Comment le praticien doit-il lire la censure de l’accès des mineurs aux réseaux sociaux ?
La protection des mineurs dans l’espace numérique ne saurait justifier une restriction indifférenciée des libertés fondamentales. Saisi de la loi destinée à protéger les mineurs des risques associés à l’utilisation des réseaux sociaux, le Conseil constitutionnel a censuré, le 14 août 2026, l’interdiction d’accès visant tous les enfants de moins de 15 ans.
Pourquoi l’objectif de protection ne suffisait-il pas à justifier l’interdiction ?
Le législateur entendait prévenir les risques d’addiction, de harcèlement, d’exposition à des contenus inappropriés et de fraude en ligne. Le Conseil constitutionnel reconnaît la légitimité de cette finalité, qui participe à la protection de l’intérêt supérieur de l’enfant ainsi qu’à la prévention des atteintes à l’ordre public.
La mesure couvrait néanmoins une très grande diversité de services de communication en ligne, indépendamment de leur contenu, de leur fonctionnement et du danger effectivement présenté. Certains services entrant dans son champ ne comportaient pas nécessairement de risques particuliers pour les mineurs. Cette absence de différenciation conférait ainsi à l’interdiction d’accès aux réseaux sociaux une portée excessive.

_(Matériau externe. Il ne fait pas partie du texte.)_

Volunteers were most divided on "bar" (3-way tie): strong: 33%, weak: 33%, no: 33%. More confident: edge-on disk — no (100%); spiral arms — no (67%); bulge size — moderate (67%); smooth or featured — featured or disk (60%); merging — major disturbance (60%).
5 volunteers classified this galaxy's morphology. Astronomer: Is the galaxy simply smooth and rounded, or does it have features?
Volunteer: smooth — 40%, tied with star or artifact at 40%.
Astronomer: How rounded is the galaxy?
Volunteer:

L’effacement de l’autorité parentale fragilise la proportionnalité
Le dispositif ne permettait pas davantage aux titulaires de l’autorité parentale d’apprécier individuellement la situation de leur enfant. Même informés des risques et des garanties propres aux plateformes concernées, les parents ne pouvaient consentir à l’accès à certains réseaux sociaux.

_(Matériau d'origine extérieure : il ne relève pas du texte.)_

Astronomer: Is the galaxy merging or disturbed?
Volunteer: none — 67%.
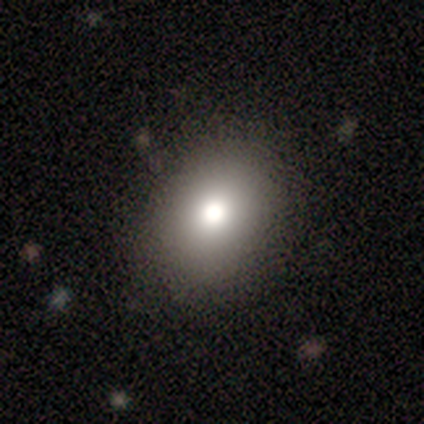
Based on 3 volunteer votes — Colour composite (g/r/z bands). It shows a smooth galaxy with no disk features (67%) that is in between round and cigar-shaped (100%). Merging: none (50%, tied with major disturbance).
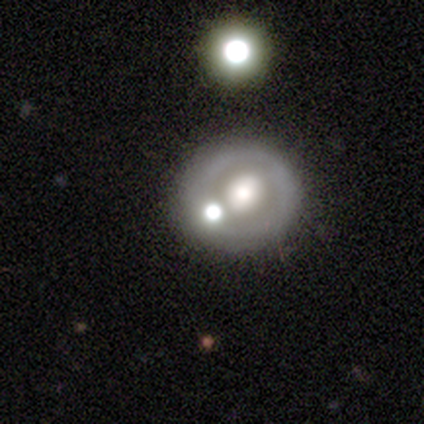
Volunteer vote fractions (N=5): Smooth or featured?
  - smooth: 40% * (tied)
  - featured or disk: 40% * (tied)
  - star or artifact: 20%
How rounded?
  - round: 100% *
  - in between: 0%
  - cigar-shaped: 0%
Merging?
  - none: 75% *
  - major disturbance: 25%
  - minor disturbance: 0%
  - merger: 0%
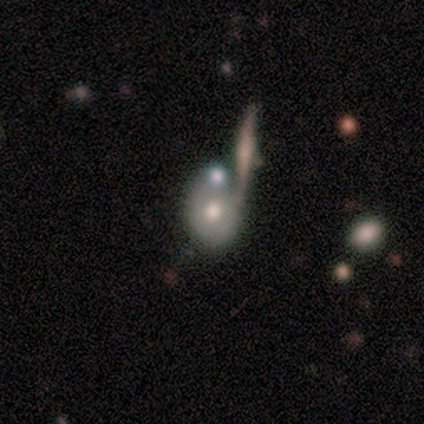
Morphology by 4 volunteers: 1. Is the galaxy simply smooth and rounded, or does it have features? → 75% smooth, 25% featured or disk, 0% star or artifact.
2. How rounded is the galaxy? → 100% in between, 0% round, 0% cigar-shaped.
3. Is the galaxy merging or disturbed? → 50% none (tied), 50% minor disturbance (tied), 0% major disturbance, 0% merger.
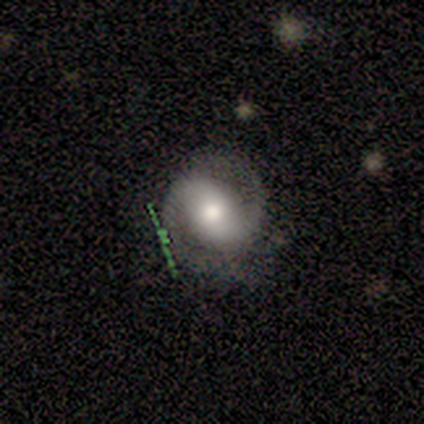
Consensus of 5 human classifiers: This appears to be a featured or disk galaxy (80%) with a strong bar (50%, tied with no), 2 (100%) medium (50%, tied with loose) spiral arms (100%) and a large central bulge (50%, tied with moderate). Merging: none (100%).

Aucune modulation n’était par ailleurs prévue selon l’âge, la maturité ou la situation personnelle du mineur. Pour les juges constitutionnels, cette application uniforme méconnaissait l’exigence selon laquelle les restrictions apportées à la liberté d’expression et de communication doivent être nécessaires, adaptées et proportionnées.
La vérification de l’âge révèle une seconde insuffisance
L’effectivité de l’interdiction supposait que chaque utilisateur démontre son âge avant d’accéder au service. Or, la loi ne déterminait pas les modalités de collecte, de traitement et de protection des données requises. En l’absence d’un encadrement suffisant, le respect de la vie privée des utilisateurs ne pouvait être garanti.
L’interdiction générale applicable aux moins de 15 ans a donc été déclarée contraire à la Constitution. Cette censure n’exclut pas l’adoption ultérieure de mesures ciblées et proportionnées, accompagnées de garanties suffisantes en matière de protection des données personnelles.